Your air conditioner thermostat is essential for keeping you cool and comfortable indoors, protecting you, your family, and even your pets from dangerous levels of heat and sticky outdoor humidity. However, many people are unsure how the thermostat and the AC unit actually differ. Experts of air conditioning in Douglasville have the information that you need to truly get to know your AC system. Here are the thermostat and AC details, functions, and complications that you need to know.

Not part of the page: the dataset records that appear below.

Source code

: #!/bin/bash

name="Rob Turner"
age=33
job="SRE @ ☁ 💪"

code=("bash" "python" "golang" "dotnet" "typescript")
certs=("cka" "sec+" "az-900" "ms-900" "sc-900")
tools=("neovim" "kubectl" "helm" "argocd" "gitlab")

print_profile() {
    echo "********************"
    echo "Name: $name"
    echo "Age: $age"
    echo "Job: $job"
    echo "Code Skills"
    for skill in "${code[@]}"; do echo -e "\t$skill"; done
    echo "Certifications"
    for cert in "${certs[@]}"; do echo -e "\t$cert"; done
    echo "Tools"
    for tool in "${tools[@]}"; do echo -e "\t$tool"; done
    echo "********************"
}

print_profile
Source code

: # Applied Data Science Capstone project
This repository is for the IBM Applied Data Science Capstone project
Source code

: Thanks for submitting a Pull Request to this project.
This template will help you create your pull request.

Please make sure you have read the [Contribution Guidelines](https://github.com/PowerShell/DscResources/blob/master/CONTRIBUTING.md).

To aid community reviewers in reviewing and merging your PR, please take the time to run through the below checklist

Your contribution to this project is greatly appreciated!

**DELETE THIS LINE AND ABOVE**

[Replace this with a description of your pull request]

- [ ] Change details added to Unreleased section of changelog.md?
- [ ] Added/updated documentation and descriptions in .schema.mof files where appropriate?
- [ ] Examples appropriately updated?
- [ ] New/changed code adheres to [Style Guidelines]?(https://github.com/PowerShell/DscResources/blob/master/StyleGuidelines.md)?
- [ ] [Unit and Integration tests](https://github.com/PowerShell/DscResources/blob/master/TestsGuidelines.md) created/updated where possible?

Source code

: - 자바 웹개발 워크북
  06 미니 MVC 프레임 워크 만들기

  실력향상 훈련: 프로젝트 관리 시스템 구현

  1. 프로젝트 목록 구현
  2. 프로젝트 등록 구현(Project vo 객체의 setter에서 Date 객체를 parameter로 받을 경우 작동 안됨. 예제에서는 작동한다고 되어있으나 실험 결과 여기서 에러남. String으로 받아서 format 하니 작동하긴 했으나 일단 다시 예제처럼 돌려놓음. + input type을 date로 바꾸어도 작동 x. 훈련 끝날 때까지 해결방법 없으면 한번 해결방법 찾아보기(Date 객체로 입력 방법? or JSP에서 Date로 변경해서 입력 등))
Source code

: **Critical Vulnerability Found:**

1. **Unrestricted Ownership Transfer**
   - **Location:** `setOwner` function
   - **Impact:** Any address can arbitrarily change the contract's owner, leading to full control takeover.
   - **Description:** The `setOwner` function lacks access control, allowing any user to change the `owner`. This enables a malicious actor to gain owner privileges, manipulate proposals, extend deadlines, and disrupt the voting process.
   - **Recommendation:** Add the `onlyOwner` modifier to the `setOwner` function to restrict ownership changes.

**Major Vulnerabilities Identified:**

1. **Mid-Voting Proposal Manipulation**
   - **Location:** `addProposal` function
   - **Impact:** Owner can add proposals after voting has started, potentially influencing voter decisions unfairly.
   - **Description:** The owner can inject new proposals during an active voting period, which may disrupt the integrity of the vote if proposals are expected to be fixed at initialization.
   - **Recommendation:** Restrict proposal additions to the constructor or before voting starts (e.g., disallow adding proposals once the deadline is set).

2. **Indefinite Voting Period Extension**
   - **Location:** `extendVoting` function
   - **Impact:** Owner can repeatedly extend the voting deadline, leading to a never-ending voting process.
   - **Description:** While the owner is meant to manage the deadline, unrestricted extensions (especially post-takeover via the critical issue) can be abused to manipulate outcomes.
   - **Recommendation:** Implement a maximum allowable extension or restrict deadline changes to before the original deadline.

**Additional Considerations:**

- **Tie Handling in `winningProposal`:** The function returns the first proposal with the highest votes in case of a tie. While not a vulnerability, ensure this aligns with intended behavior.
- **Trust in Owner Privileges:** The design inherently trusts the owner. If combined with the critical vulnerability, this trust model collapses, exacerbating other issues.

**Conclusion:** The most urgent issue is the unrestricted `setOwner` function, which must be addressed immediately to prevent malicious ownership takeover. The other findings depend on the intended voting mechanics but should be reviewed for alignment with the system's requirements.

WHAT YOU SHOULD KNOW ABOUT YOUR AIR CONDITIONER THERMOSTAT
The thermostat is a dial placed on a wall inside your home, usually located in a hallway or another area that doesn’t get direct sunlight, which would tamper with its temperature readings. The thermostat displays the current indoor temperature, and uses this information to turn on your AC system off and on. Its goal is to manipulate the air conditioner so that when you order a specific indoor temperature on the thermostat, the air conditioner provides a suitable amount of cool air to produce this temperature inside your home.
Air Conditioner Thermostats automatically read changes in temperature, too. When you want a static temperature, the thermostat will control the AC to attempt to keep the same exact degree throughout the day until you change the thermostat. Air conditioning installation teams can even give you a precise, state-of-the-art thermostat that can interact with your security system and even read the humidity level.
HOW YOUR AIR CONDITIONING UNIT FUNCTIONS
The air conditioning unit, meanwhile, is a much larger machine. Using complex parts and chemicals, it generates cool air, then distributes it through your home. If you have central air conditioning, an air conditioner will direct air through your air ducts, which then feed into every room of your house or office.
There are many types of air conditioning units, including split AC systems, which are placed both indoors and outdoors, or packaged cooling systems, which perform all cooling functions inside of a single unit that’s located on a concrete slab outside of the structure.
WHERE PROBLEMS START BETWEEN YOUR AIR CONDITIONER THERMOSTAT AND AC UNIT
When you have problems with cooling in your home, such as vents that blow warm air or unresponsiveness to the temperature changes you input on the thermostat, it can be difficult to determine if you need thermostat repair or air conditioning repair. Problems with either system can result in low-quality cooling. Thankfully, you can hire an air conditioning service to inspect both parts of your cooling system. Problems like a non-level thermostat or a dirty air conditioning machine can affect the quality of your indoor air. Hire a technician who specializes in air conditioning in Douglasville for quality inspections and repairs to your indoor cooling system.